How do your surroundings influence your work?
My partner is a valuator and my closest friends are scientists. They’ve taught me
how to approach both art making and problem solving methodically. For instance,
when I was writing my book, I had a bit of struggles with Dahlia. So I dissected a real
flower to examine the layers and how each petals were joint. It was this scientific
approach that allowed me to create my perfect dahlia at the time.
What is a typical day like for you?
I have a day job in research infrastructure, so I have my 9-5 like most people. Before
I start work each day, I would spend about an hour sketching up new pasta making
ideas in my diary. I only get to make stuff on Sundays. On those days, I wake up at
5:30am, jump into my water rower, shower then breakfast with a piece of cake and
Vietnamese coffee. After loading myself up with sugar, I would go right into preparing
pasta dough, which usually takes me through to lunch. Then the rest of the day is
just playing with colours and patterns. I try to finish cleaning up by 6pm, so I can
spend the rest of Sunday with my partner.
Do you have a secret talent? What is one skill that you are working on?
I haven’t discovered my secret talent yet. The one skill that I’m working on is speed.

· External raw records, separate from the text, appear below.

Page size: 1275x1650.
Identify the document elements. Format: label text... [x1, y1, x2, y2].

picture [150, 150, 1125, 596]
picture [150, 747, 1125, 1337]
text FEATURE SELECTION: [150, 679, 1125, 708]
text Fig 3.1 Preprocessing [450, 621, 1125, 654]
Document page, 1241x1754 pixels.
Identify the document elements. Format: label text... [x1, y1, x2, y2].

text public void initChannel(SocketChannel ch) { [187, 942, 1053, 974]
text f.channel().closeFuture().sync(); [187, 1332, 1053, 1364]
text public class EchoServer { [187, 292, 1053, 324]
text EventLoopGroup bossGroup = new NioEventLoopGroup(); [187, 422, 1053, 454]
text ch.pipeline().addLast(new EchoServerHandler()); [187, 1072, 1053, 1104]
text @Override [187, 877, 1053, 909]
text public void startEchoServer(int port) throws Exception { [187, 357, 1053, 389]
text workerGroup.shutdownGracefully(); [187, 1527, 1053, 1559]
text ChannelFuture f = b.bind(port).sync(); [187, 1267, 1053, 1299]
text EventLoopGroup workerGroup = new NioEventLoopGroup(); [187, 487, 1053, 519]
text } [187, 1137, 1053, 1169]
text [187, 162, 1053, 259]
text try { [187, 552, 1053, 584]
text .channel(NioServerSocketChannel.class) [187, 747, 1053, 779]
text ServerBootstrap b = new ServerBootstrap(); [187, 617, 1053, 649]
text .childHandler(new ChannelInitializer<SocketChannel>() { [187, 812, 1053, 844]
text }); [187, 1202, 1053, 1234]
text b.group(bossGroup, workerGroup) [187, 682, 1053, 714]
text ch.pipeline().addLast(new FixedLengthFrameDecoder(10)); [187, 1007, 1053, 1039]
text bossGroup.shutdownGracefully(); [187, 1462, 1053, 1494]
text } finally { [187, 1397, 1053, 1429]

As my pasta designs are consisted of multiple layers, which dry out very quickly
when exposed to the air. If I don’t work fast enough, the whole design would dry out
and all the time and materials would be wasted. I’m okay with wasting time but feel
quite guilty when I have to dispose of pasta dough. So my goal is to practice and
practice until I work faster than the speed of my pasta drying.
Nobody likes to talk about it, but can you share any advice regarding financing
Be on top of your expenses. When I was running my flower making business, I kept
an Excel spreadsheet for everything, so I knew how much I had spent, how much I
needed to put aside for tax, how much to reinvest in the business and how much I
could put away for that dream holiday etc. Knowing my expenses kept me out of
debt, and allowed me to price my work correctly.
Is there anything more you would like to “become?”
I just want to learn to take it easy and stop being stressed out about the little things.
What is your long-term goal? or What do you hope to accomplish within the
next 10 years?
I don’t have a 10 year plan for my creative life, I only take things as they come.